== Input records ==

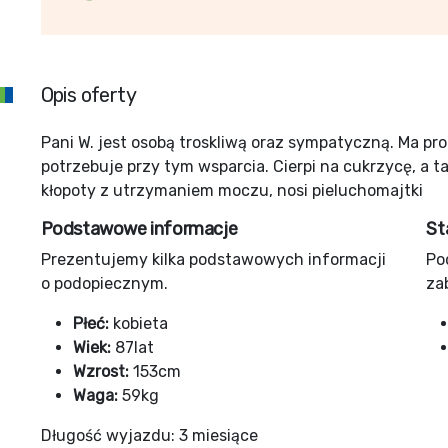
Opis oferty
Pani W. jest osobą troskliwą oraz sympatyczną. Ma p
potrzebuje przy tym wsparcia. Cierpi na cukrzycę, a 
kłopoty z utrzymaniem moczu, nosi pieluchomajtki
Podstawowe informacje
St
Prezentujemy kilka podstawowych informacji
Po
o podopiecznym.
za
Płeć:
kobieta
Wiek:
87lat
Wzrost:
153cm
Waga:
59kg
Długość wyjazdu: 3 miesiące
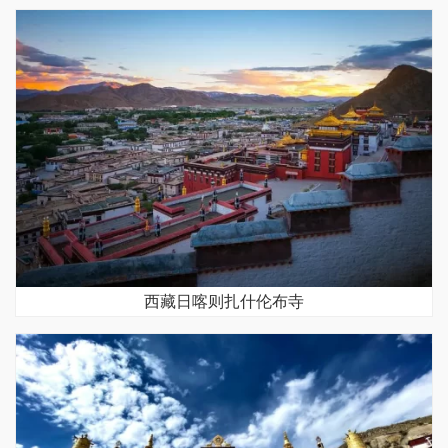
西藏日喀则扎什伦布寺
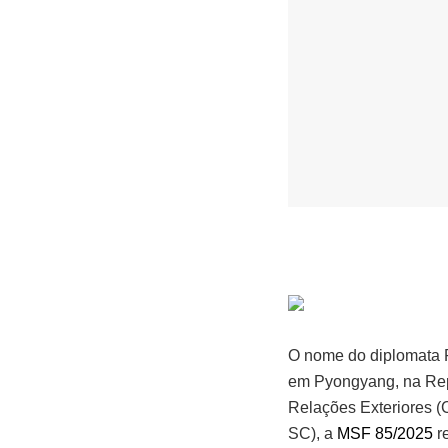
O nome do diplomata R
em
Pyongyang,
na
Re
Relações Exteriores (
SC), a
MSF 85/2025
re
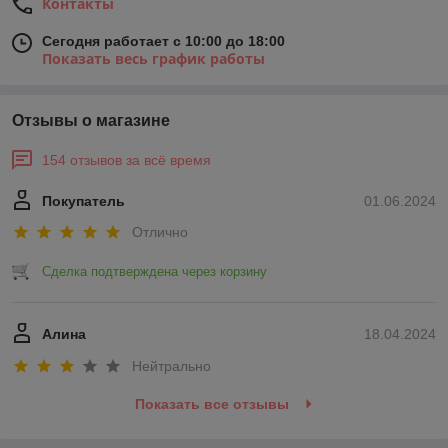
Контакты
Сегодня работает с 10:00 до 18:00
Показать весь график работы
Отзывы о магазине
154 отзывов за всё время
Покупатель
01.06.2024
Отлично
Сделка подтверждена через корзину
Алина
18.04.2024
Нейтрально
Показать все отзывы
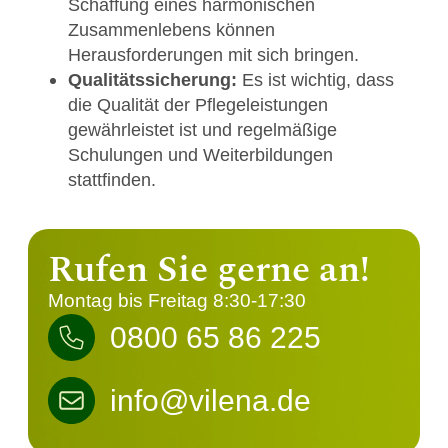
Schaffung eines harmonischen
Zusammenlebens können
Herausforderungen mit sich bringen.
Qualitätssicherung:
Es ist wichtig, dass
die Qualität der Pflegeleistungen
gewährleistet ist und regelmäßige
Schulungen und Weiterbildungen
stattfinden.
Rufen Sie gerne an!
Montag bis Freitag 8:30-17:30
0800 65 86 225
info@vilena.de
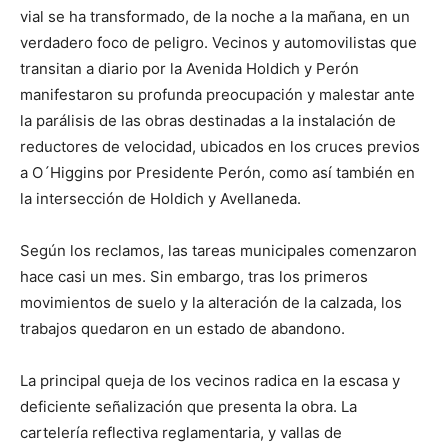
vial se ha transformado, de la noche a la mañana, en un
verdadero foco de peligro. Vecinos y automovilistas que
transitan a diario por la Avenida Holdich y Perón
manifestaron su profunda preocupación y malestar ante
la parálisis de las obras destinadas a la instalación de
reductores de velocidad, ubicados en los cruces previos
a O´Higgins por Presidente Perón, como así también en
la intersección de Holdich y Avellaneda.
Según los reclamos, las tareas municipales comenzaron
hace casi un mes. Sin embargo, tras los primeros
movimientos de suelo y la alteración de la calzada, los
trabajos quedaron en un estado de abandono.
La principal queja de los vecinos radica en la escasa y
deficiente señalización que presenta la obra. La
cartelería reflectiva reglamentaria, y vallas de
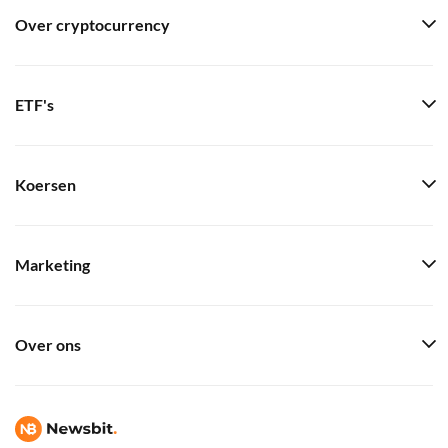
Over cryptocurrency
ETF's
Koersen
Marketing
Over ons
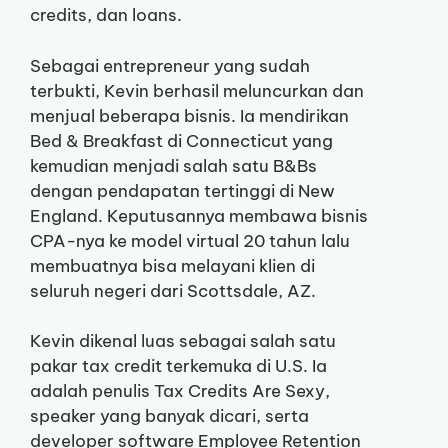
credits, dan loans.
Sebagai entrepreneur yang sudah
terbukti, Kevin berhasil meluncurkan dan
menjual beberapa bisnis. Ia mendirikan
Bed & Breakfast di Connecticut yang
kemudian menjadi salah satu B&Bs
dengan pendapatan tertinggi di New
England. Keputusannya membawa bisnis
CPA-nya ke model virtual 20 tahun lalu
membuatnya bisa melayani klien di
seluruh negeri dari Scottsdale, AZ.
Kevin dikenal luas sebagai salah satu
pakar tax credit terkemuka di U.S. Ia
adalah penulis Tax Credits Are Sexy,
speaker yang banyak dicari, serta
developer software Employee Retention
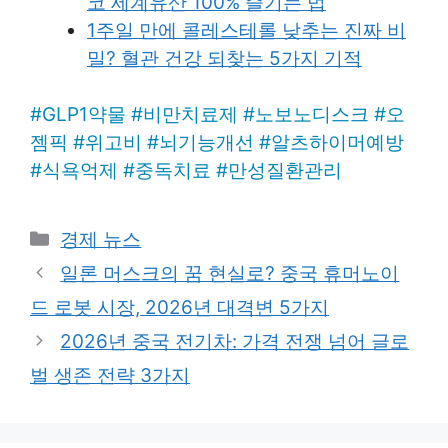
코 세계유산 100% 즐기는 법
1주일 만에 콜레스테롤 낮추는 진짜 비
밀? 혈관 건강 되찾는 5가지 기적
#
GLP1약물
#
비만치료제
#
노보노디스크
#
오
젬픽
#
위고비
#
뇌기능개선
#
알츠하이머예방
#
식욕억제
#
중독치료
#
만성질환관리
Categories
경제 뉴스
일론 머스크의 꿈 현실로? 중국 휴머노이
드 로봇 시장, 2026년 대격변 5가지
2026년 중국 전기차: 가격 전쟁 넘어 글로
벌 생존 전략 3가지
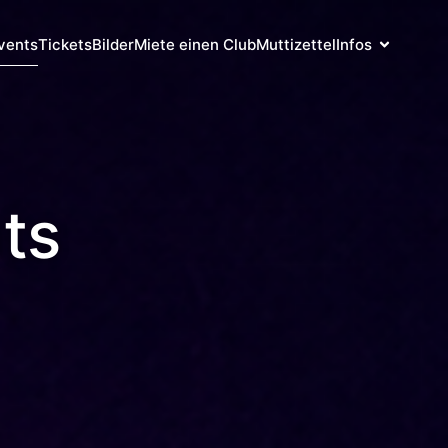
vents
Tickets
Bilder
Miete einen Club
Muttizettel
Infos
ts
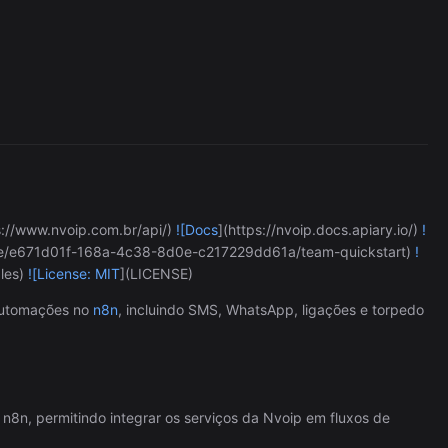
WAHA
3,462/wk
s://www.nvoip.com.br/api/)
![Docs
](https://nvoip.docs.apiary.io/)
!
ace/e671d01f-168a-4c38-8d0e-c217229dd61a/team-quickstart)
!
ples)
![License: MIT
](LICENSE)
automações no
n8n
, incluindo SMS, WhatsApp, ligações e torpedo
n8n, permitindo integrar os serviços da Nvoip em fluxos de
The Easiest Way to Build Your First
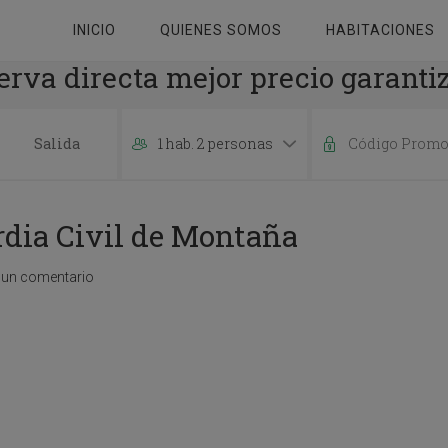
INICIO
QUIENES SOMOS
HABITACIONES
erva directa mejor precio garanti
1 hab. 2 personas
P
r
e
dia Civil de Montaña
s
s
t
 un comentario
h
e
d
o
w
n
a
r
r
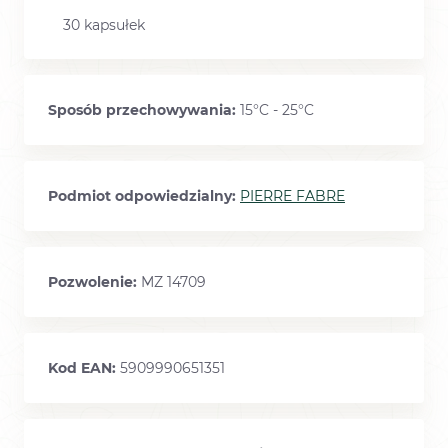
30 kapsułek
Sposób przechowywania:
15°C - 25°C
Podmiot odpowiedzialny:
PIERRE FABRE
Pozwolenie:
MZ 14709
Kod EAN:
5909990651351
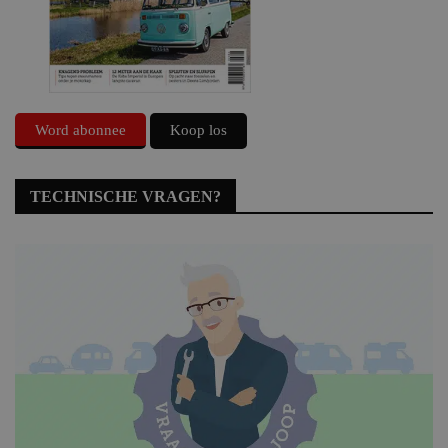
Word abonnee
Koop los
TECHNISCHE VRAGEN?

===

Problem >> Reproduce every line of the data above word for word, leaving out the pictures.

Answer for this exercise >>
Opis oferty
Pani W. jest osobą troskliwą oraz sympatyczną. Ma p
potrzebuje przy tym wsparcia. Cierpi na cukrzycę, a 
kłopoty z utrzymaniem moczu, nosi pieluchomajtki
Podstawowe informacje
St
Prezentujemy kilka podstawowych informacji
Po
o podopiecznym.
za
Płeć:
kobieta
Wiek:
87lat
Wzrost:
153cm
Waga:
59kg
Długość wyjazdu: 3 miesiące
西藏日喀则扎什伦布寺
O nome do diplomata R
em
Pyongyang,
na
Re
Relações Exteriores (
SC), a
MSF 85/2025
re
Контакты
Сегодня работает с 10:00 до 18:00
Показать весь график работы
Отзывы о магазине
154 отзывов за всё время
Покупатель
01.06.2024
Отлично
Сделка подтверждена через корзину
Алина
18.04.2024
Нейтрально
Показать все отзывы
Schaffung eines harmonischen
Zusammenlebens können
Herausforderungen mit sich bringen.
Qualitätssicherung:
Es ist wichtig, dass
die Qualität der Pflegeleistungen
gewährleistet ist und regelmäßige
Schulungen und Weiterbildungen
stattfinden.
Rufen Sie gerne an!
Montag bis Freitag 8:30-17:30
0800 65 86 225
info@vilena.de
vial se ha transformado, de la noche a la mañana, en un
verdadero foco de peligro. Vecinos y automovilistas que
transitan a diario por la Avenida Holdich y Perón
manifestaron su profunda preocupación y malestar ante
la parálisis de las obras destinadas a la instalación de
reductores de velocidad, ubicados en los cruces previos
a O´Higgins por Presidente Perón, como así también en
la intersección de Holdich y Avellaneda.
Según los reclamos, las tareas municipales comenzaron
hace casi un mes. Sin embargo, tras los primeros
movimientos de suelo y la alteración de la calzada, los
trabajos quedaron en un estado de abandono.
La principal queja de los vecinos radica en la escasa y
deficiente señalización que presenta la obra. La
cartelería reflectiva reglamentaria, y vallas de
Over cryptocurrency
ETF's
Koersen
Marketing
Over ons
credits, dan loans.
Sebagai entrepreneur yang sudah
terbukti, Kevin berhasil meluncurkan dan
menjual beberapa bisnis. Ia mendirikan
Bed & Breakfast di Connecticut yang
kemudian menjadi salah satu B&Bs
dengan pendapatan tertinggi di New
England. Keputusannya membawa bisnis
CPA-nya ke model virtual 20 tahun lalu
membuatnya bisa melayani klien di
seluruh negeri dari Scottsdale, AZ.
Kevin dikenal luas sebagai salah satu
pakar tax credit terkemuka di U.S. Ia
adalah penulis Tax Credits Are Sexy,
speaker yang banyak dicari, serta
developer software Employee Retention
코 세계유산 100% 즐기는 법
1주일 만에 콜레스테롤 낮추는 진짜 비
밀? 혈관 건강 되찾는 5가지 기적
#
GLP1약물
#
비만치료제
#
노보노디스크
#
오
젬픽
#
위고비
#
뇌기능개선
#
알츠하이머예방
#
식욕억제
#
중독치료
#
만성질환관리
Categories
경제 뉴스
일론 머스크의 꿈 현실로? 중국 휴머노이
드 로봇 시장, 2026년 대격변 5가지
2026년 중국 전기차: 가격 전쟁 넘어 글로
벌 생존 전략 3가지
vents
Tickets
Bilder
Miete einen Club
Muttizettel
Infos
ts
WAHA
3,462/wk
s://www.nvoip.com.br/api/)
![Docs
](https://nvoip.docs.apiary.io/)
!
ace/e671d01f-168a-4c38-8d0e-c217229dd61a/team-quickstart)
!
ples)
![License: MIT
](LICENSE)
automações no
n8n
, incluindo SMS, WhatsApp, ligações e torpedo
n8n, permitindo integrar os serviços da Nvoip em fluxos de
The Easiest Way to Build Your First
INICIO
QUIENES SOMOS
HABITACIONES
erva directa mejor precio garanti
1 hab. 2 personas
P
r
e
dia Civil de Montaña
s
s
t
 un comentario
h
e
d
o
w
n
a
r
r
30 kapsułek
Sposób przechowywania:
15°C - 25°C
Podmiot odpowiedzialny:
PIERRE FABRE
Pozwolenie:
MZ 14709
Kod EAN:
5909990651351
Word abonnee
Koop los
TECHNISCHE VRAGEN?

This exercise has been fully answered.